(Saved data entries)
=-=-=
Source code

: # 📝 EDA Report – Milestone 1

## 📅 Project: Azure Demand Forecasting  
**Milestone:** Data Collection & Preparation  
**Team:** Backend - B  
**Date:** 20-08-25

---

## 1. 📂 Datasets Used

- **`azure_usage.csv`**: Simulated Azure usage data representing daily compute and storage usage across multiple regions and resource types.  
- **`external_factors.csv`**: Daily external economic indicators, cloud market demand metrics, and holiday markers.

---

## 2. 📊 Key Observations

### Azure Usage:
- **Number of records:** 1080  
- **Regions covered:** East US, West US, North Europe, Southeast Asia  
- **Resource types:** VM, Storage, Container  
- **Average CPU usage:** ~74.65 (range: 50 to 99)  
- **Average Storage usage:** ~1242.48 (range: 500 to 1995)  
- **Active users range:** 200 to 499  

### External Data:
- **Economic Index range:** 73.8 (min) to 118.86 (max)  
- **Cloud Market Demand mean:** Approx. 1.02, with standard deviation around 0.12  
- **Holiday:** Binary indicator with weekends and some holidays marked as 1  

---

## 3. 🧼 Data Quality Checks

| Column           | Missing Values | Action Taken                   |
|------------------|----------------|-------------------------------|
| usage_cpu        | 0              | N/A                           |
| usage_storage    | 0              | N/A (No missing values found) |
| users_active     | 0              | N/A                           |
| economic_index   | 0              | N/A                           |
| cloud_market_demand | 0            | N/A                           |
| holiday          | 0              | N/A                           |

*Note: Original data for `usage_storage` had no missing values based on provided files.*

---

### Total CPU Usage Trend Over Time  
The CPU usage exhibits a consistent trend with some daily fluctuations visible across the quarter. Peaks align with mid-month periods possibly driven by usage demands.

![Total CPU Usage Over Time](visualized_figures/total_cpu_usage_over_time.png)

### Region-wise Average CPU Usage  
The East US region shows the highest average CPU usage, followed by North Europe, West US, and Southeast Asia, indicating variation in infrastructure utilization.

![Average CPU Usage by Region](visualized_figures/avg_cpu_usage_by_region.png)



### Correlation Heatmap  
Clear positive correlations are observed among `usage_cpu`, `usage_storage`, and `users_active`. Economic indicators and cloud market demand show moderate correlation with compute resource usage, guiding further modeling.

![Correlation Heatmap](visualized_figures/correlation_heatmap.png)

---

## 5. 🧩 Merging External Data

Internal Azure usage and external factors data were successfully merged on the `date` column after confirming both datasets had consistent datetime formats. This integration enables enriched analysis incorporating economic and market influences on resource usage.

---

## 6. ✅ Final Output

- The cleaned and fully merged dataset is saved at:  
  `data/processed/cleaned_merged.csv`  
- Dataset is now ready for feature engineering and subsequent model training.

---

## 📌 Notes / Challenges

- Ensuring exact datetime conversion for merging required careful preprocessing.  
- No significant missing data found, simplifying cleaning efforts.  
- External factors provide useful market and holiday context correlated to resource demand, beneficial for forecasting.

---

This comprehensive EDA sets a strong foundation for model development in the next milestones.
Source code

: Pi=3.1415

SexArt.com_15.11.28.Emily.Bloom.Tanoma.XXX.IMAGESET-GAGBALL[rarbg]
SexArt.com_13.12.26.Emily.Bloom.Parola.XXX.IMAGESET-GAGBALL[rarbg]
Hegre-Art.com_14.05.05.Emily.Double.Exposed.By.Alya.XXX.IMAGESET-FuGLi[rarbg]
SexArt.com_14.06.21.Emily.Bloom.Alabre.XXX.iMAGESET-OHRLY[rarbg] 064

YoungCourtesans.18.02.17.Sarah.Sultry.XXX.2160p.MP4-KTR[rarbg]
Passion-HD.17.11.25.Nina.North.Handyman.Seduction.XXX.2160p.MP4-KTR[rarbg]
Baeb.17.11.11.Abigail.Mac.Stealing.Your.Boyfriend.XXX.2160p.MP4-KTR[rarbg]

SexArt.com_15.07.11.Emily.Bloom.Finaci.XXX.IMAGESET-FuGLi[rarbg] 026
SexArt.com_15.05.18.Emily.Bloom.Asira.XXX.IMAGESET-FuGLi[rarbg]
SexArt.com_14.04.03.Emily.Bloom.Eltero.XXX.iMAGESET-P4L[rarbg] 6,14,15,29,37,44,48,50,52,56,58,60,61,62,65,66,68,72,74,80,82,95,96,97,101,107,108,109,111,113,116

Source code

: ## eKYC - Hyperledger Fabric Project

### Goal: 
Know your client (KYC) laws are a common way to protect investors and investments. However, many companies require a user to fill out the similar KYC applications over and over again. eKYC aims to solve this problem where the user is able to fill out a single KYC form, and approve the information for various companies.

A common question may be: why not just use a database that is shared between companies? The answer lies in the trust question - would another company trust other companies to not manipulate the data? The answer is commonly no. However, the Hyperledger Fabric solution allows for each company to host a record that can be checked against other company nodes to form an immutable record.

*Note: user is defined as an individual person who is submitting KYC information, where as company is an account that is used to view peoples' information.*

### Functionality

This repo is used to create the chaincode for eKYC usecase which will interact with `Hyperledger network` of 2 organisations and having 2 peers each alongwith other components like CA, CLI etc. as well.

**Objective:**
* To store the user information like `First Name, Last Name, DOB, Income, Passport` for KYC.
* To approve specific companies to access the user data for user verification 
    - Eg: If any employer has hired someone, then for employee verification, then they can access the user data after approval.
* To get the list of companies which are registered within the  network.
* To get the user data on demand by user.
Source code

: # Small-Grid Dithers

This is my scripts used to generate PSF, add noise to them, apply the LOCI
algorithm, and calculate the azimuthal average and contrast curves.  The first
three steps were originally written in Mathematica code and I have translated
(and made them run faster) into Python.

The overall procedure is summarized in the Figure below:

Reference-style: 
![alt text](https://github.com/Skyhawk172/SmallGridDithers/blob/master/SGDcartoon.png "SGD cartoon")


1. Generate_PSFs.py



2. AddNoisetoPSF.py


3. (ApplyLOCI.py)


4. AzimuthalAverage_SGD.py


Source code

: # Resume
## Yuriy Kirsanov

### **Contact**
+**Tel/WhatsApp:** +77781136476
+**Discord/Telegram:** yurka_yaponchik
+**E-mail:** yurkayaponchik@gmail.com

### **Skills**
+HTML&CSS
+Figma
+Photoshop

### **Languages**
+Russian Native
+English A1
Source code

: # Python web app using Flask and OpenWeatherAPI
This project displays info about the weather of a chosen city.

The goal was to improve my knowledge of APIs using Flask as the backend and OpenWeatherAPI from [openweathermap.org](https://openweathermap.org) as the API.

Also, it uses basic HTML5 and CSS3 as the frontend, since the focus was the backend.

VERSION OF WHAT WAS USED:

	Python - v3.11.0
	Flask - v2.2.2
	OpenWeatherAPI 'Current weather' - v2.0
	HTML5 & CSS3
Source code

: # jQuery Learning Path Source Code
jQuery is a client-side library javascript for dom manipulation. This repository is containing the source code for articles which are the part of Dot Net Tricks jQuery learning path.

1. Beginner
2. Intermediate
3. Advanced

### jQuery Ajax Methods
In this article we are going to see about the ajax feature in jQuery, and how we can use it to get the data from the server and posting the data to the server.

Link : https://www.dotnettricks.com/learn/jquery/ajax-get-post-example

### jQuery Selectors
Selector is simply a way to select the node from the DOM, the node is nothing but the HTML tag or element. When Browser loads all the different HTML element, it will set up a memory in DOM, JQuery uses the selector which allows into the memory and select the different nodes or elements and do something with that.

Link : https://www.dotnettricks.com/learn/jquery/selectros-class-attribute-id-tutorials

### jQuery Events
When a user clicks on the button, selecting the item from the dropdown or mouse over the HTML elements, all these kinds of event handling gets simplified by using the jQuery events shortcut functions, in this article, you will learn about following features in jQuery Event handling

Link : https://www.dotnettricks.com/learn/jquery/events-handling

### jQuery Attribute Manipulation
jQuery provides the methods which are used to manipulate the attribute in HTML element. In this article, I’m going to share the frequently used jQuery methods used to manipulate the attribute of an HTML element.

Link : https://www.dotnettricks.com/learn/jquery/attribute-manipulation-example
=-=-=
**EXERCISE**
Reproduce the lines starting at the one containing "### jQuery Selectors" and ending at the one containing "Selector is simply", renaming "DOM" to "document tree" everywhere in them and leaving everything else unchanged.

**TASK SOLUTION**
### jQuery Selectors
Selector is simply a way to select the node from the document tree, the node is nothing but the HTML tag or element. When Browser loads all the different HTML element, it will set up a memory in document tree, JQuery uses the selector which allows into the memory and select the different nodes or elements and do something with that.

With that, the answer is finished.